Not much is more American than hard cider. John Adams drank a tankard of the stuff every morning and proclaimed it was the reason for his longevity (Adams died on Independence Day in 1826 at the age of 90). It featured prominently in the 1840 presidential election that promoted William Henry Harrison as the common man’s candidate since he was the hard cider imbiber. Strangely, though, the only hard cider available by our college years was Woodchuck, a run-of-the-mill, uncomplicated green apple slug (but still light years ahead of gut-destroying malty hard lemonades). Now, however, we have a number of interesting hard ciders from which to choose.

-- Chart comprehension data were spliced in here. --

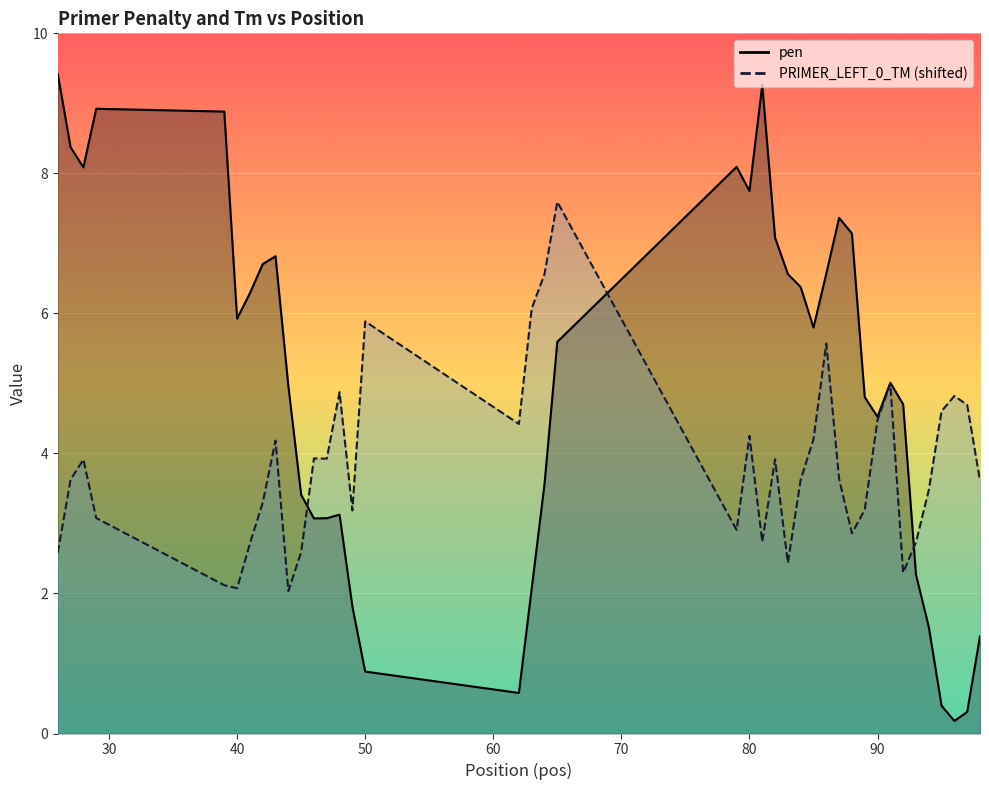

True or false: pen has a value of 2.1 at 94.

False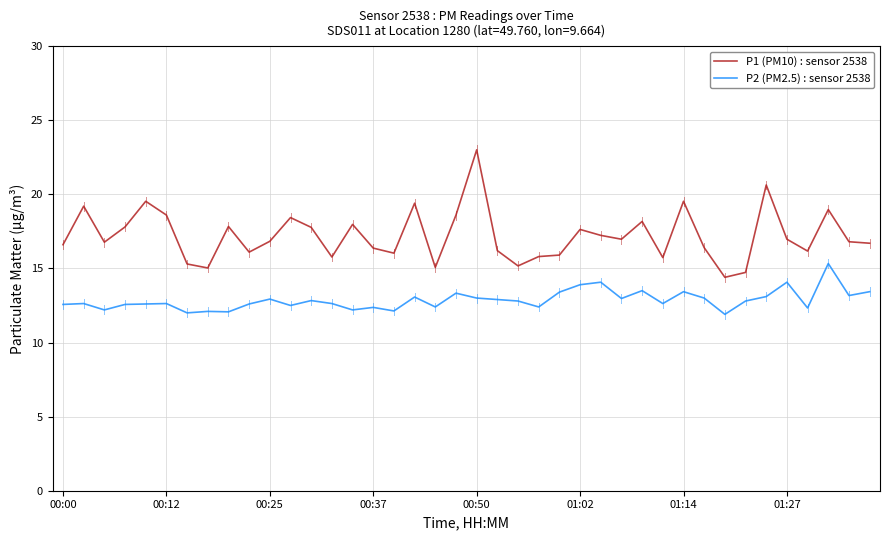

What is the minimum value shown in the chart?

11.9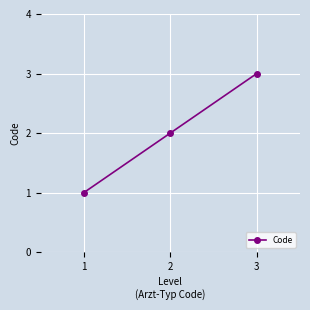

Which has a higher value, 2 or 1?

2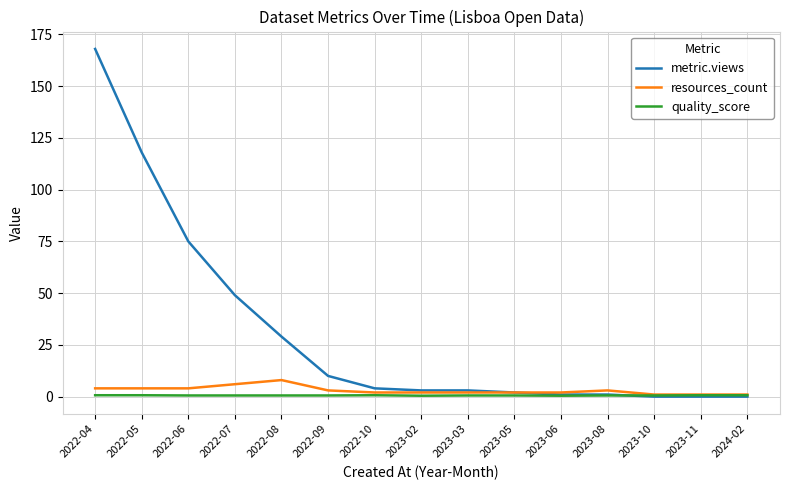

Which series has the widest spread of values?

metric.views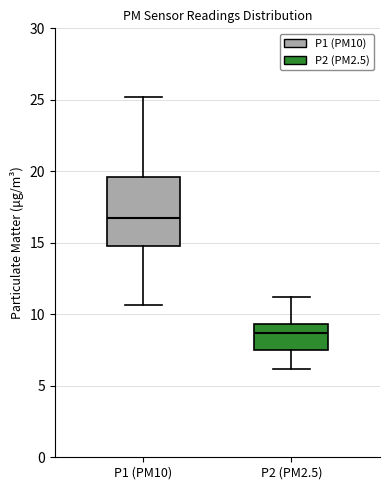

Comparing the boxes themselves (not the whiskers), which one is the tallest?

P1 (PM10)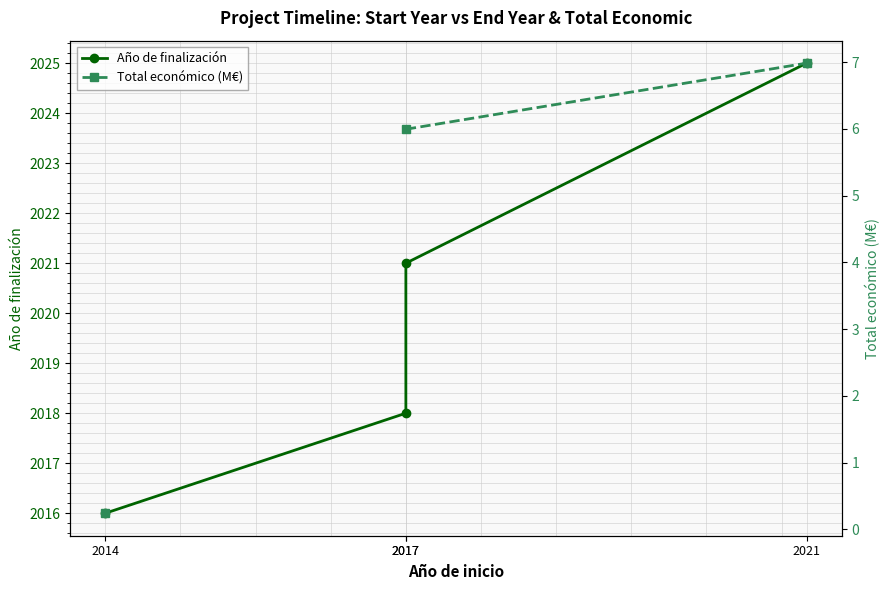

How many lines are shown in the chart?

2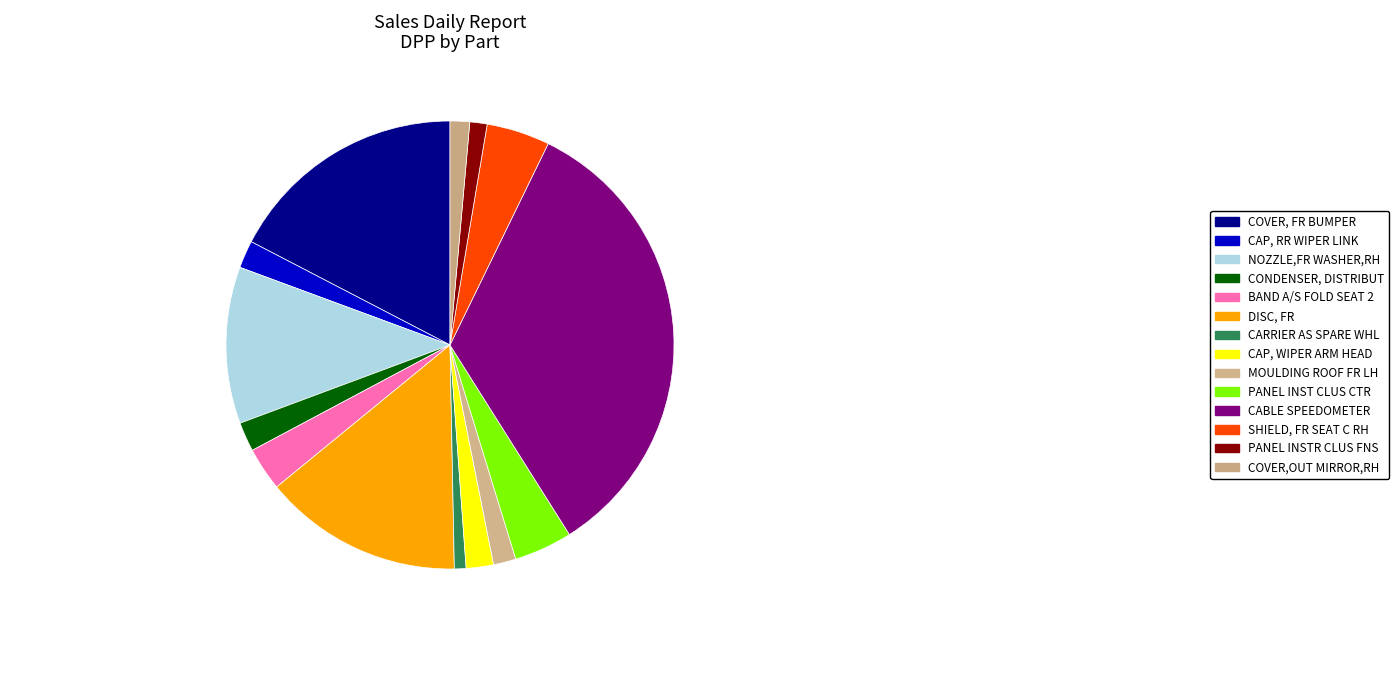

Is it true that NOZZLE,FR WASHER,RH is 11% of the pie?

True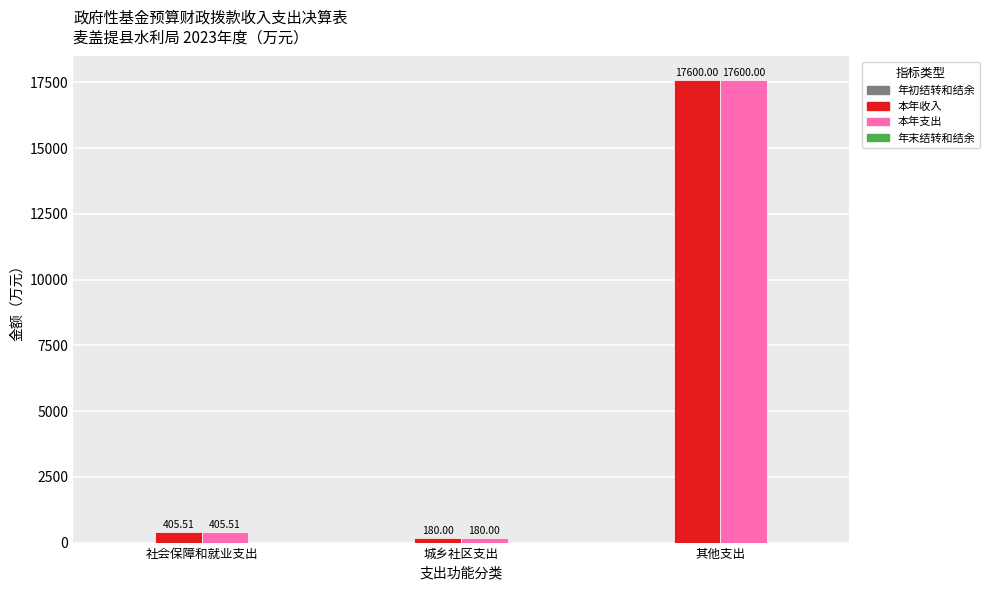

At which label does 本年收入 first exceed 405?

社会保障和就业支出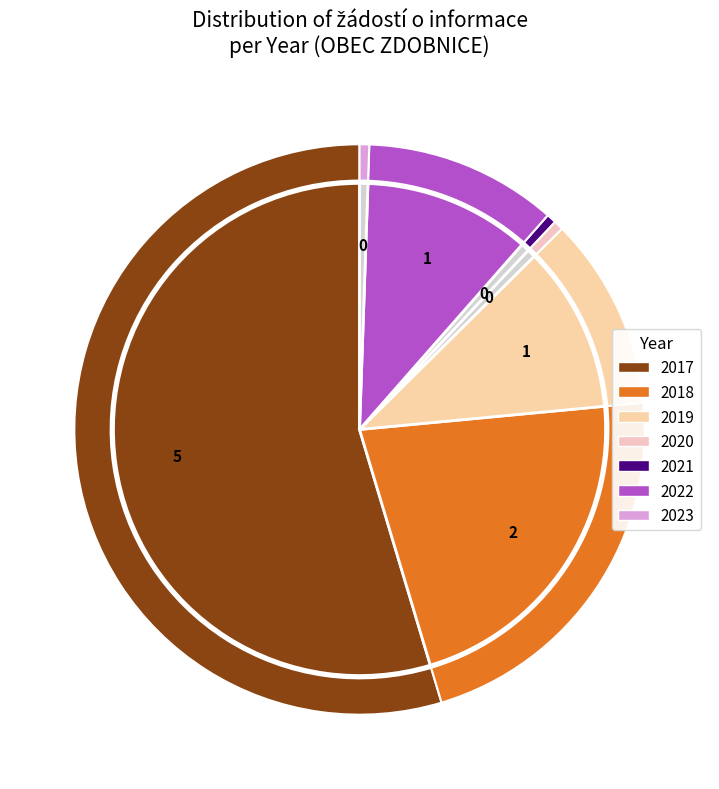

Does 2023 represent more than half of the total?

No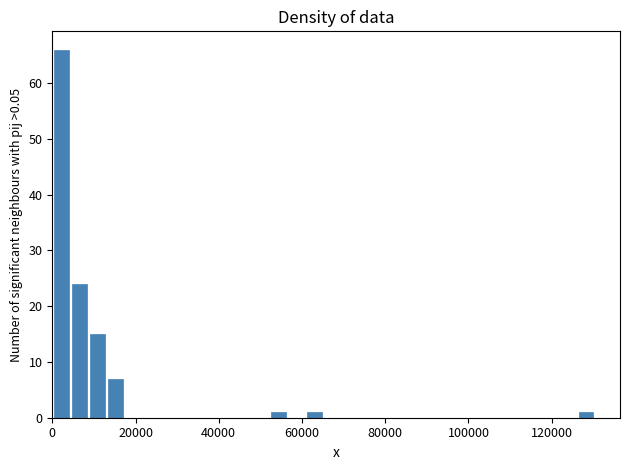

Read against the x-axis, roughly where is the centre of the tallest bar?

2000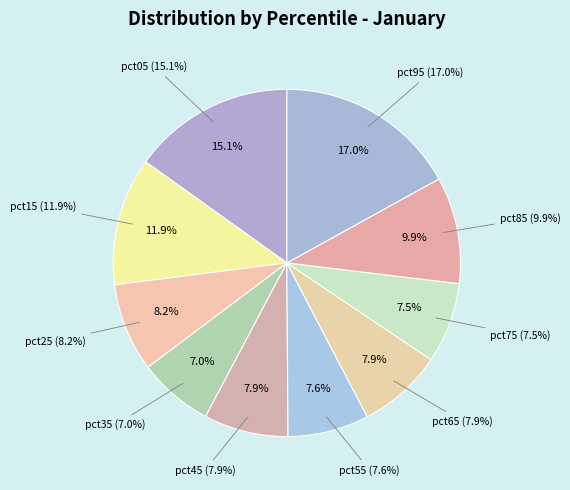

To the nearest percent, what percentage of the pie is pct55?

8%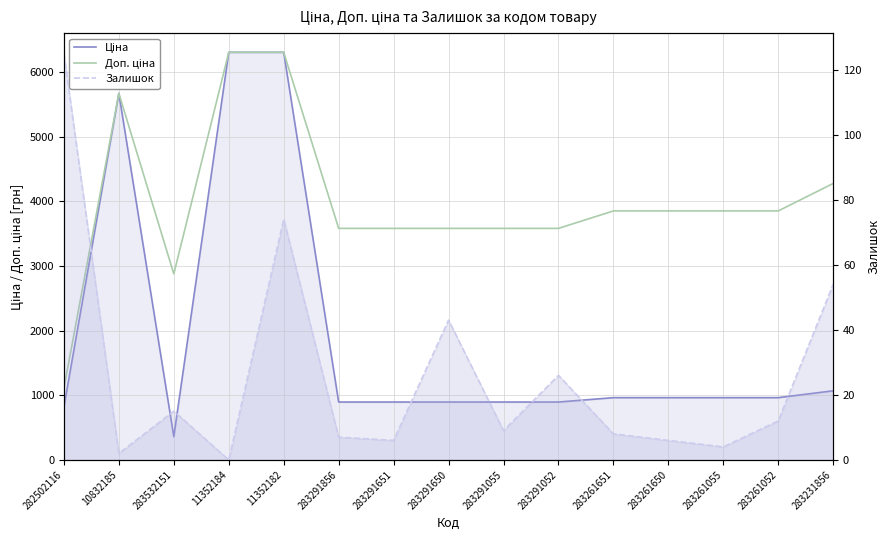

Which has a higher value, 283231856 or 282502116?

283231856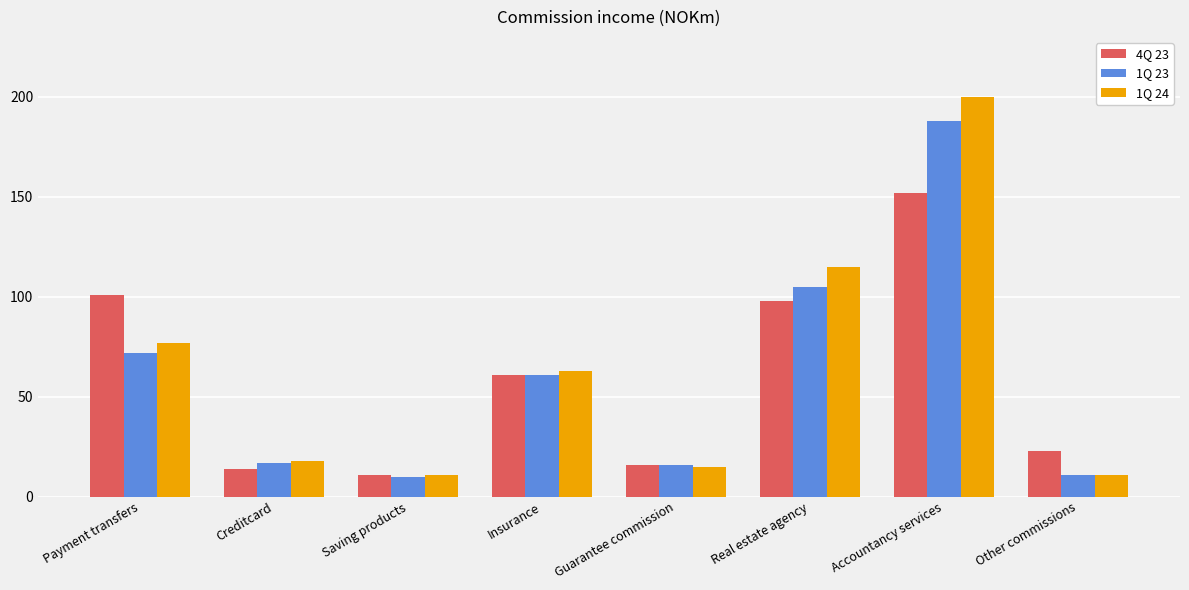

At Accountancy services, list the series in order from smallest to largest.

4Q 23, 1Q 23, 1Q 24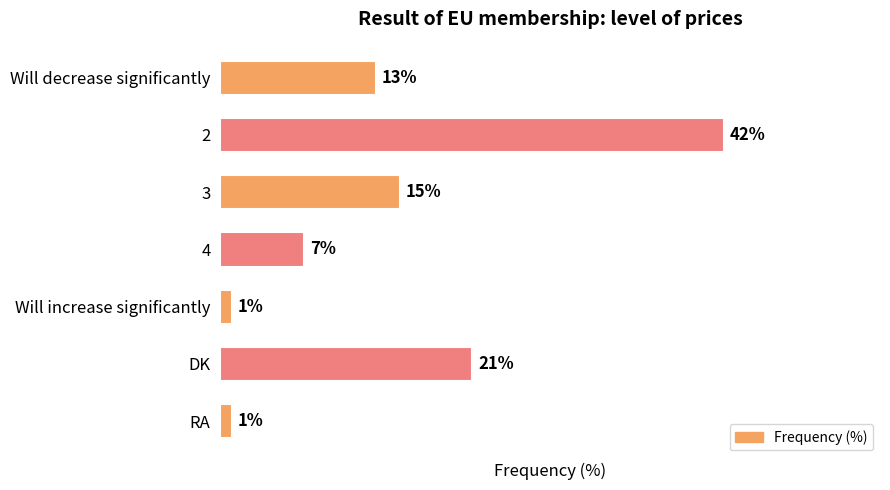

Where is the data nearest to the value 21?

DK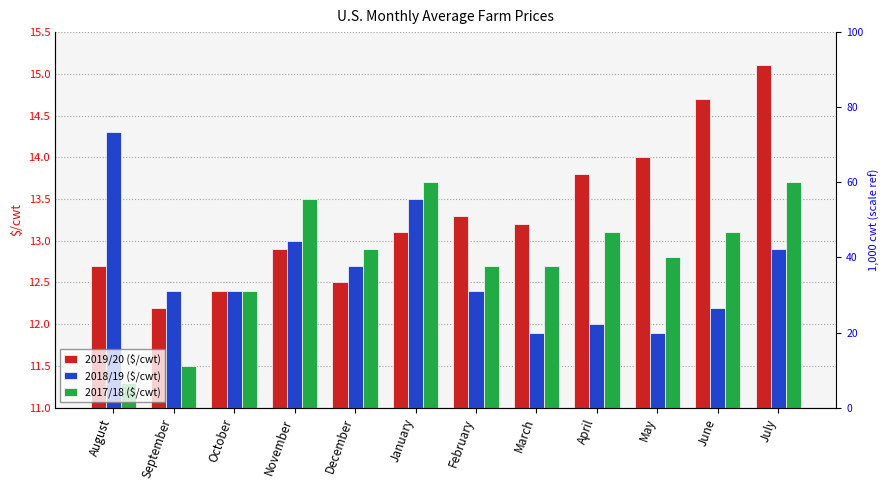

What are all the series names shown in the legend?

2019/20 ($/cwt), 2018/19 ($/cwt), 2017/18 ($/cwt)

Maiden Rock Honeycrisp Hard
Drinking Notes Series
This little beauty is perfect for hot summer days, light and crisp and just sweet-tart enough to quench the thirst without continuing on to gut-rot levels. Its smell betrays its flavor completely with honeycrisp apple upfront melding into yeasty Asti-like notes. The flavor is not that complex, but fresh and tasty. Maiden Rock's orchard, in Stockholm, Wisconsin, is comprised of half honeycrisp apples for this hard cider; due to the particular apple's demand and taste, expect the Maiden Rock Honeycrisp Hard to set you back more than most ciders, but it's worth it to try.
Potential cocktail compliments: Use Honeycrisp Hard as a substitute for apple juice in a Full Harvest; or mix with a fine cognac, blackstrap rum or Benedictine.